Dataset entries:
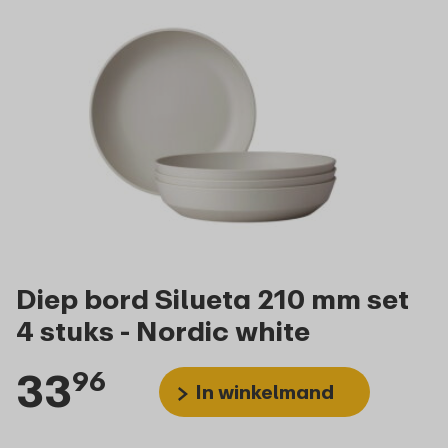
Diep bord Silueta 210 mm set
4 stuks - Nordic white
33
96
In winkelmand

**WHAT THE TASK ASKS**
Repeat every entry exactly, but leave out the pictures.

**SOLUTION FOR THIS EXERCISE**
Diep bord Silueta 210 mm set
4 stuks - Nordic white
33
96
In winkelmand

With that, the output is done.